I have some data that is roughly like "%H:%M:%S %P" (where %P is AM/PM). I'd like to store it as a Timedelta representing seconds since midnight.

Currently parsing that "succeeds", ignoring the AM / PM

In [3]: import pandas as pd

In [6]: raw = ['3:25:00 AM', '3:25:00 PM', '12:30:00 AM', '12:30:00 PM']
   ...: base = pd.to_timedelta(raw)
   ...: base
   ...:
Out[6]: TimedeltaIndex(['03:25:00', '03:25:00', '12:30:00', '12:30:00'], dtype='timedelta64[ns]', freq=None)

Here's my current workaround.

In [7]: split = pd.Series(raw).str.extract(r"(?P<base>\S+) (?P<am_pm>\w{2})", expand=True)
   ...: base = pd.to_timedelta(split['base'])
   ...: hour = base.dt.total_seconds() // (60 * 60)
   ...:
   ...: move_ahead = (split.am_pm == "PM") & (hour < 12)
   ...: move_back = (split.am_pm == "AM") & (hour == 12)
   ...:
   ...: base[move_ahead] += pd.Timedelta("12H")
   ...: base[move_back] -= pd.Timedelta("12H")
   ...: base
   ...:
Out[7]:
0   03:25:00
1   15:25:00
2   00:30:00
3   12:30:00
Name: base, dtype: timedelta64[ns]

That works, but is a bit tricky to get right (assuming I have gotten it right). I'd propose that we either

  1. raise when we see am/pm in the data, and add this as cookbook recipe
  2. Try to support parsing this kind of data directly

Comment From: chris-b1

The 'today' part of this is a hack, but here's a slightly simpler recipe


In [23]: raw = ['3:25:00 AM', '3:25:00 PM', '12:30:00 AM', '12:30:00 PM']

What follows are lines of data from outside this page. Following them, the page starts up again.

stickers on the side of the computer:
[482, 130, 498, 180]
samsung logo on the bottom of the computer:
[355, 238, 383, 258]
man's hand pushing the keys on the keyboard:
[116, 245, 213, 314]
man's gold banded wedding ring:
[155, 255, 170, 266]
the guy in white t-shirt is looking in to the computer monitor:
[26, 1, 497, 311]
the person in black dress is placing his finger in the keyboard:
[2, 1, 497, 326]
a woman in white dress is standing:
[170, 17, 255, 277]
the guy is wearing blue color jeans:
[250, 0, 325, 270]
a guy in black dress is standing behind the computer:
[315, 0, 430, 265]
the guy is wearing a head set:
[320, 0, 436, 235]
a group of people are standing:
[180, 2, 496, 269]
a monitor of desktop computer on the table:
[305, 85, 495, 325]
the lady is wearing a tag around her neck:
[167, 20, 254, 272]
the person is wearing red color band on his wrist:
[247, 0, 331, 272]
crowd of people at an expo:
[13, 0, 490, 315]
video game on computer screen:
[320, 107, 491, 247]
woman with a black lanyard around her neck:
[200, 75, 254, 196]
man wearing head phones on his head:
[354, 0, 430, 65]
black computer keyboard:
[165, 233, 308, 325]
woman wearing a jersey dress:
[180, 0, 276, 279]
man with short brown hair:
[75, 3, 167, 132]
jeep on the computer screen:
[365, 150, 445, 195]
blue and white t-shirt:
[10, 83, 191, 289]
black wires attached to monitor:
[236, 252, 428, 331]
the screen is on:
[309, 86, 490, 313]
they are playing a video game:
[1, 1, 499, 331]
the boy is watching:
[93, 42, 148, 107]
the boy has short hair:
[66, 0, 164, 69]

In [24]: pd.to_datetime(raw)
Out[24]: 
DatetimeIndex(['2017-12-15 03:25:00', '2017-12-15 15:25:00',
               '2017-12-15 00:30:00', '2017-12-15 12:30:00'],
              dtype='datetime64[ns]', freq=None)

In [25]: pd.to_datetime(raw) - pd.Timestamp('today').normalize()
Out[25]: TimedeltaIndex(['03:25:00', '15:25:00', '00:30:00', '12:30:00'], dtype='timedelta64[ns]', freq=None)

Comment From: TomAugspurger

Oh, that's clever :)

Comment From: WillAyd

If we wanted to do option 2 I don't think it would be all that difficult. I think we would just need to update parse_timedelta_string to detect AM/PM and add 1000000000L * 3600 * 12 to the result in case of the latter. The only exception would be if the hour is 12 - then we'd remove that amount from the result if the AM is detected and leave PM untouched.

Happy to give it a go in a PR

https://github.com/pandas-dev/pandas/blob/b5f1e716d89487423bb12d6cc4e6da2b39184531/pandas/_libs/tslibs/timedeltas.pyx#L238

Comment From: pganssle

I would think that it's inadvisable to include AM and PM in any sort of Timedelta parser. I would think parsing what is obviously a time to Timedelta is just the wrong behavior. I would probably throw an error on AM/PM and instead use @chris-b1's solution. The today thing can be made more explicit by specifying any default date (unless the "today" behavior is 100% known to be stable and not likely to be affected by DST changes or leap seconds or whatever) for the parse and then subtracting that off (or by adding first-class Time support that doesn't require a date portion).

Comment From: mihaicezar

I agree with @pganssle for the fact that Timedelta should not be used for parsing a time. Probably timedeltas.pyx should have always thrown an error on AM/PM. This solution means it's then on the external developer to deal with the problem (and @chris-b1's workaround is a bit risky).

However, if support for AM/PM is decided, @WillAyd's idea is a bit incomplete in the negative domain: While pandas.Timedelta('-1 days 12:59:59 AM') is covered, pandas.Timedelta('- 12:59:59 AM') should raise an error (it has literally no logical meaning).

So which way should this go?

Comment From: WillAyd

I think an error here makes sense so unless @TomAugspurger disagrees would certainly take a PR!

Comment From: TomAugspurger

Raising sounds fine.

Comment From: mihaicezar

@WillAyd @TomAugspurger Just to be sure, you mean raising error on any AM/PM, right?

Comment From: WillAyd

Yep!

Comment From: jbrockmendel

Looks like pd.core.tools.times.to_time does not handle the OP example.